Your objective >> Among the lines below, return each one that contains the word "March".

Stored data entries
%%

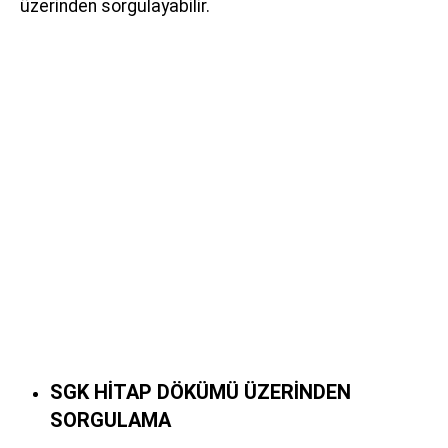
üzerinden sorgulayabilir.
SGK HİTAP DÖKÜMÜ ÜZERİNDEN
SORGULAMA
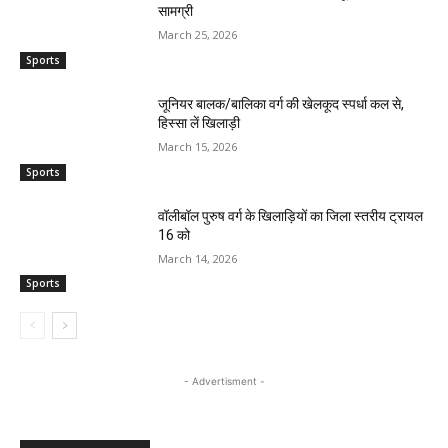
सामग्री
March 25, 2026
Sports
जूनियर बालक/बालिका वर्ग की खेलकूद स्पर्धा कल से,
हिस्सा लें खिलाड़ी
March 15, 2026
Sports
वॉलीबॉल पुरुष वर्ग के खिलाड़ियों का जिला स्तरीय ट्रायल
16 को
March 14, 2026
Sports
- Advertisment -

%%

Solution to the exercise >>
March 25, 2026
March 15, 2026
March 14, 2026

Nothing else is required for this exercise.